Job - Pull out the lines from the one containing "Rendered at 1654 by 1241 pixels." through the one containing "text_box 29 [15, 1137, 91, 1216]", both included, and copy them without changes.

Extracted information -
##########

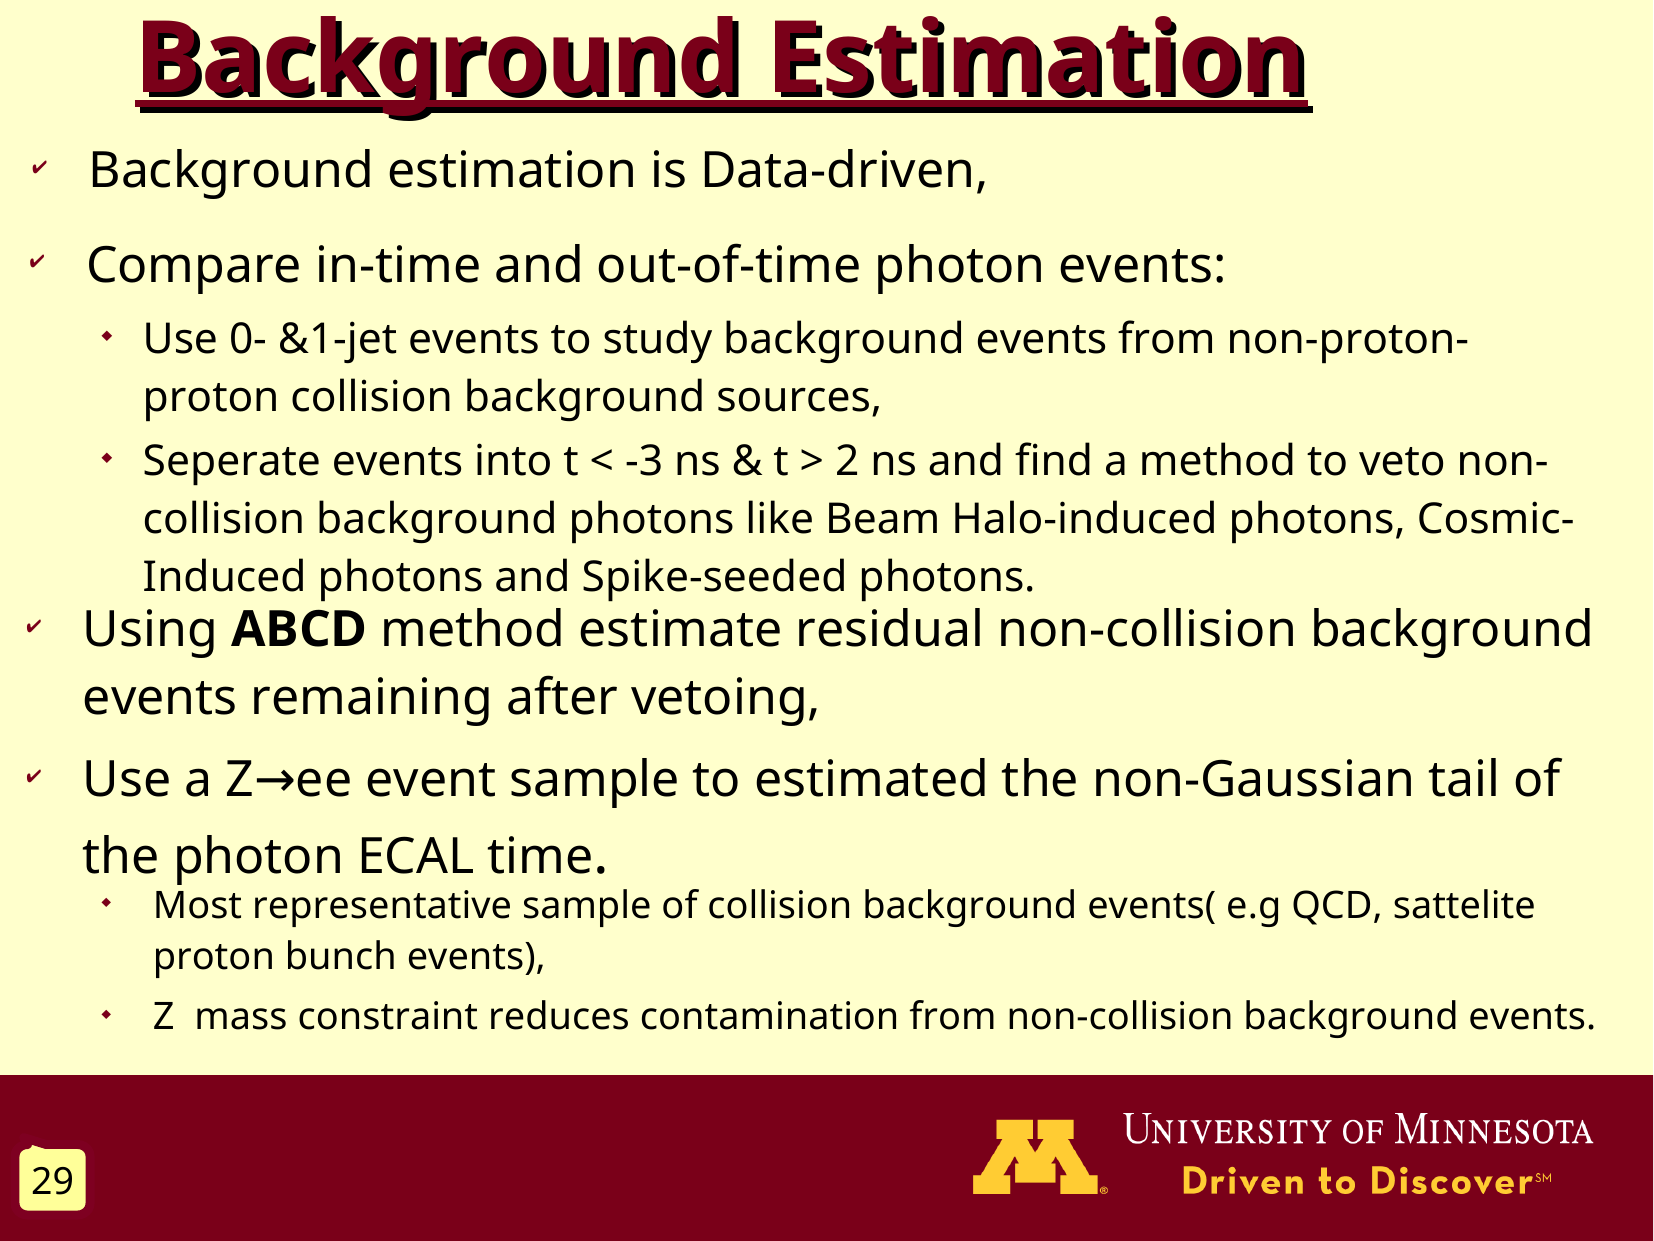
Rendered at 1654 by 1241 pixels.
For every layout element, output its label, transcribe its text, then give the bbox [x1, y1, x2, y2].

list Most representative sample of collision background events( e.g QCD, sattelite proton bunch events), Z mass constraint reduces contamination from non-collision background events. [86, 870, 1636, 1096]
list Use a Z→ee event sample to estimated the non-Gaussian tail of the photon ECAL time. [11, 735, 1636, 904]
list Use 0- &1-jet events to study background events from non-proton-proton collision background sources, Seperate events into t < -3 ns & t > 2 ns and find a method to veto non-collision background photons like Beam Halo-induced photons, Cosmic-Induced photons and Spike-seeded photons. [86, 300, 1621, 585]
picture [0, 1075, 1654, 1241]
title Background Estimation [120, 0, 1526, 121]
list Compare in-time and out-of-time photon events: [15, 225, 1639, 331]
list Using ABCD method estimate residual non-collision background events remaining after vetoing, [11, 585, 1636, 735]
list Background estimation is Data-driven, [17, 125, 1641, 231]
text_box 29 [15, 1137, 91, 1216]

##########

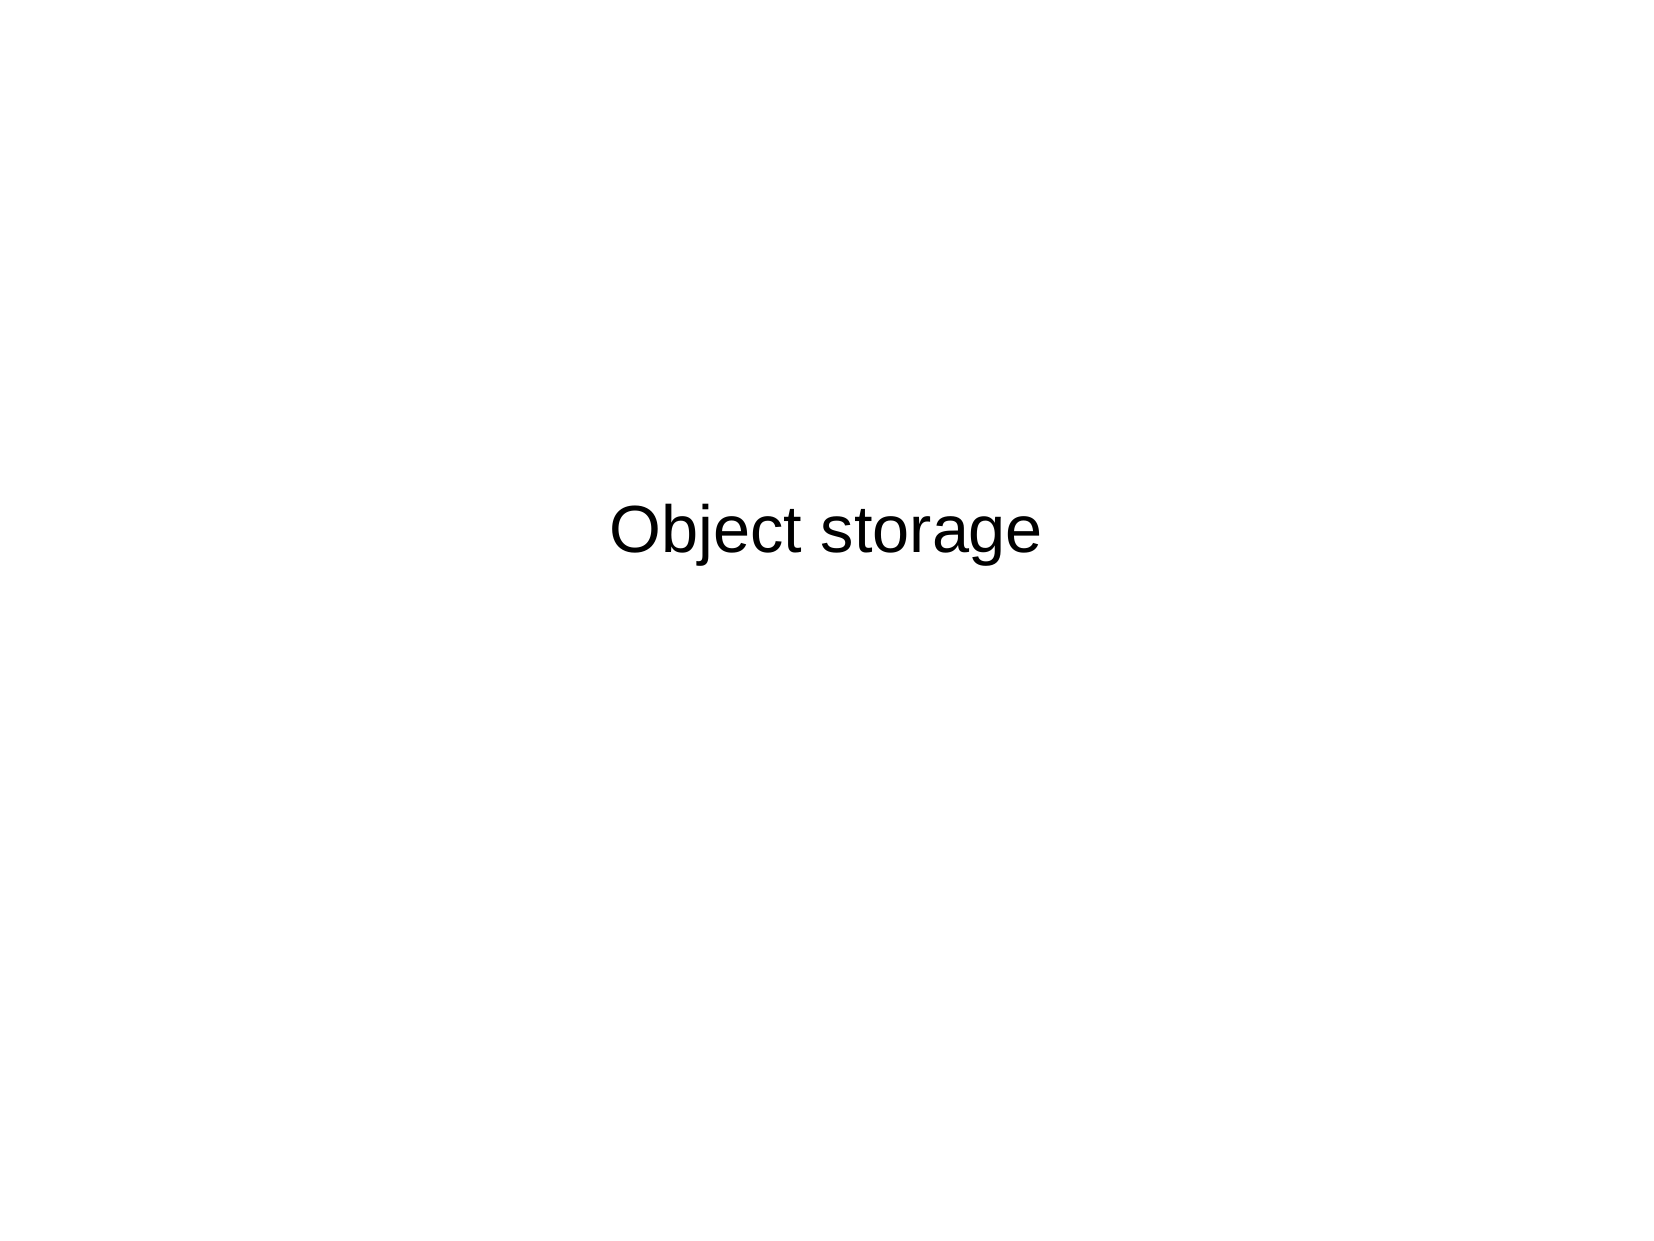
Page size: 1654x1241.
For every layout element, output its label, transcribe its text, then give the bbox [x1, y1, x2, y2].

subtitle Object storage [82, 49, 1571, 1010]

##########

Solution to the problem -
Rendered at 1654 by 1241 pixels.
For every layout element, output its label, transcribe its text, then give the bbox [x1, y1, x2, y2].

list Most representative sample of collision background events( e.g QCD, sattelite proton bunch events), Z mass constraint reduces contamination from non-collision background events. [86, 870, 1636, 1096]
list Use a Z→ee event sample to estimated the non-Gaussian tail of the photon ECAL time. [11, 735, 1636, 904]
list Use 0- &1-jet events to study background events from non-proton-proton collision background sources, Seperate events into t < -3 ns & t > 2 ns and find a method to veto non-collision background photons like Beam Halo-induced photons, Cosmic-Induced photons and Spike-seeded photons. [86, 300, 1621, 585]
picture [0, 1075, 1654, 1241]
title Background Estimation [120, 0, 1526, 121]
list Compare in-time and out-of-time photon events: [15, 225, 1639, 331]
list Using ABCD method estimate residual non-collision background events remaining after vetoing, [11, 585, 1636, 735]
list Background estimation is Data-driven, [17, 125, 1641, 231]
text_box 29 [15, 1137, 91, 1216]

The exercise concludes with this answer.